Customer relations manager Mark Waller said: "I found all these stories about Sabrina and how she had cut the ribbon and met Ken Morrison, and I knew I had to try and track her down to see if she would be able to reopen our store after its refurbishment."

But when he finally traced her mother, Karen Holmes, through Facebook, it was to hear the most tragic news.

Sabrina, from Darlington, and a former Whinfield and Haughton school pupil, died in 1999, just a month away from her 12th birthday, after becoming ill from an infection.

She had a groundbreaking heart transplant aged three, with a heart donated from a boy in Scotland who had been knocked down running towards an ice cream van. That heart gave her almost nine more precious years of life with her family, and enough good health to become a keen gymnast.

But by the age of 11 she began to sicken again and had a small window of time where she could have had a second heart transplant before she became too ill – but there were no hearts available on the register.

Yesterday, her mother Karen, who now lives in Knaresborough, came to the store at 7am to cut the ribbon marking the official reopening of the shop after its multi-million pound refit.

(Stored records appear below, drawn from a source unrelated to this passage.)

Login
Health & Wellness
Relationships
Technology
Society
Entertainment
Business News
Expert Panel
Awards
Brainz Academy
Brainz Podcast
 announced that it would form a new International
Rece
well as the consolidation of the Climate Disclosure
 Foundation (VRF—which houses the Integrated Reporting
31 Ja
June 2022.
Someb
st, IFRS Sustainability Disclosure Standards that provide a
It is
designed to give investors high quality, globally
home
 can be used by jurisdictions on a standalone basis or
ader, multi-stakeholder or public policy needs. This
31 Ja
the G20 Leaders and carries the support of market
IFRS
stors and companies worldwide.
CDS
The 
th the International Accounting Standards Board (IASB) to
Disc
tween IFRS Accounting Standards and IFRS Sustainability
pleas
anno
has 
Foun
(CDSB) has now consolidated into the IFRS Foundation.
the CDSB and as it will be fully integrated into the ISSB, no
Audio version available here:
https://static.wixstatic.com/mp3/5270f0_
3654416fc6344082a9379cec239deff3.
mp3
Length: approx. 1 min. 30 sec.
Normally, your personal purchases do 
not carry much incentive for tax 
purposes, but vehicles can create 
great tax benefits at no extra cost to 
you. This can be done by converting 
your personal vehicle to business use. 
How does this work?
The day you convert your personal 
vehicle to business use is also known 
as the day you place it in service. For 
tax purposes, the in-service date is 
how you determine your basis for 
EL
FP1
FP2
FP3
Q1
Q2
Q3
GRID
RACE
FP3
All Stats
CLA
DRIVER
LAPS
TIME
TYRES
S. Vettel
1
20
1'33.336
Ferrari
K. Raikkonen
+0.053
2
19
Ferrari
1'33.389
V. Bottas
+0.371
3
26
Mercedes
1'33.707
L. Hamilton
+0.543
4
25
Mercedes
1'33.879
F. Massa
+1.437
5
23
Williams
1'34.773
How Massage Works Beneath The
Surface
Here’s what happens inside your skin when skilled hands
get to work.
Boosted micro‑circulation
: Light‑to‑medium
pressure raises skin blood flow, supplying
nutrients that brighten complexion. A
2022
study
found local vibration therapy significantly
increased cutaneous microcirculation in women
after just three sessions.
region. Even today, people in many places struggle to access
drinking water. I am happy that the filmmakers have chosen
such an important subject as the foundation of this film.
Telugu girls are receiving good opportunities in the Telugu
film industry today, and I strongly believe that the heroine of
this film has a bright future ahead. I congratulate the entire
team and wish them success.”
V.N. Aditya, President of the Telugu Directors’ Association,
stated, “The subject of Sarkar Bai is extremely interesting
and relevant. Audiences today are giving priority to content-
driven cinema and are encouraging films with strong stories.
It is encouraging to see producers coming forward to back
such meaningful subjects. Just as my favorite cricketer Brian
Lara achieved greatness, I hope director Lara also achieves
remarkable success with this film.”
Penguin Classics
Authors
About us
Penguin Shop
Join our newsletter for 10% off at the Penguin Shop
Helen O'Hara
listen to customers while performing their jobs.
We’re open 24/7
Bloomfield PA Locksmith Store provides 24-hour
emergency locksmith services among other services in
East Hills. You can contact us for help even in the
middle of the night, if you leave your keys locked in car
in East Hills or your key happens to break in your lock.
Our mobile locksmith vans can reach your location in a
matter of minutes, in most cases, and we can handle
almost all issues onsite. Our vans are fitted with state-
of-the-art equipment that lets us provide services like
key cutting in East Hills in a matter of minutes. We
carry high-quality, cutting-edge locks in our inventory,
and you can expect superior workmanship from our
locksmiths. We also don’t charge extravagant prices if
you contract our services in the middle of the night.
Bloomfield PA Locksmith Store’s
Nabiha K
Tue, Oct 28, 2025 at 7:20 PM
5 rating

She said: "It's been emotional but actually it's really good to remember Sabrina and talk about her. It was such a long time ago but you never get over it and it is a process of healing to be able to talk about her and remember her with other people.

"I said when she died that she had left a legacy of love and I still stand by that.

"She loved doing the store opening and she always called it 'my Morrisons' because she thought it was her shop. When we came shopping here she would greet the staff she had met that day like they were all her friends. It is so kind of them to arrange this today."

Mr Waller also arranged for a memorial to Sabrina – complete with her favourite creatures, ladybirds – on the wall of the store's cafe, near the children's play area.

This week is transplant week and staff are spending all week trying to raise awareness of organ donation as well as money for the Freeman Hospital charities. Staff dressed as characters from the Greatest Showman yesterday to mark the opening event and transplant week.